The HEA requires accrediting agencies to review many aspects of an institution's operations in order to ensure that the education offered is of sufficiently high quality to achieve satisfactory outcomes and that the institution is complying with accrediting standards.  Failure to demonstrate compliance with accrediting standards may result in the imposition of probation, the requirements to provide periodic reports, the loss of accreditation or other penalties if deficiencies are not remediated.

 

Because the Company operates in a highly regulated industry, it may be subject from time to time to audits, investigations, claims of noncompliance or lawsuits by governmental agencies or third parties, which allege statutory violations, regulatory infractions or common law causes of action.

 

Delaware Approval to Confer Degrees

 

Aspen is a Delaware corporation.  Delaware law requires an institution to obtain approval from the Delaware Department of Education

(“Delaware DOE”) before it may incorporate with the power to confer degrees.  On July 3, 2012, Aspen received notice from the Delaware DOE that it is granted provisional approval status effective until June 30, 2015.  Aspen is authorized by the Colorado Commission on Education to operate in Colorado as a degree granting institution.

  

Guarantee to Purchase Common Shares

 

On April 4, 2012, the Company entered into an agreement with: (i) an individual, (ii) Higher Education Group Management, Inc. (“HEMG”), a related party and principal stockholder of the Company whose president is Mr.
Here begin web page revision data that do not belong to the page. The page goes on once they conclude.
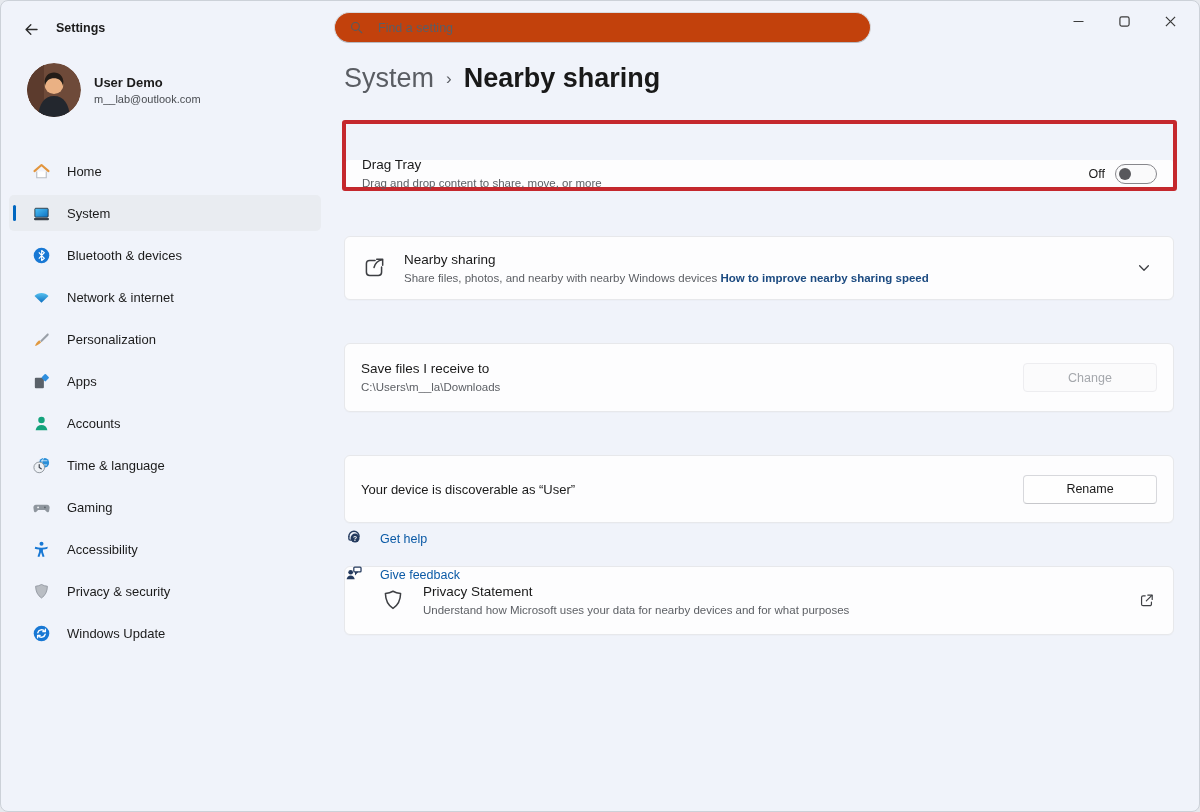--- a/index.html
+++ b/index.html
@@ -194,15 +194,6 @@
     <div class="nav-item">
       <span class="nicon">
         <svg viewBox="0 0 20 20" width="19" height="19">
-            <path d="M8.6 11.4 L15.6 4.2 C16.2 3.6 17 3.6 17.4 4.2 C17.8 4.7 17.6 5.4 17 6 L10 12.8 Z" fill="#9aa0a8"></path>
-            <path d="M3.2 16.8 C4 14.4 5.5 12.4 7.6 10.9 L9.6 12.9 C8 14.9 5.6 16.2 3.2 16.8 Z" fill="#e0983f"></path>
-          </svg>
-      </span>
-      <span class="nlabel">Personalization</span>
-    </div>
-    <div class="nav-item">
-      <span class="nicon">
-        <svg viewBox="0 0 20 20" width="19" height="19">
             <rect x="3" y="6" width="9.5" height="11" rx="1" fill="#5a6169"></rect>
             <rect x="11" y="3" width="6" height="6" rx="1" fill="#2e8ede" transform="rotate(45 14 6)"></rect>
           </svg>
Patrick Spada, the former Chairman of the Company and (iii) Mr. Patrick Spada (See Note 3).  As part of the agreement, the Company guaranteed it would purchase at least 600,000 common shares of the Company at $0.50 per share within 90 days of the agreement.  As of July 3, 2012, the guarantee resulted in a liability of the Company to purchase these shares.  As of September 30, 2012, third party investors purchased 336,000 common shares for $168,000, leaving the Company with a remaining liability to purchase 264,000 common shares for $132,000.  On October 1, 2012, the Company purchased the 264,000 common shares for $132,000 and the shares became treasury shares.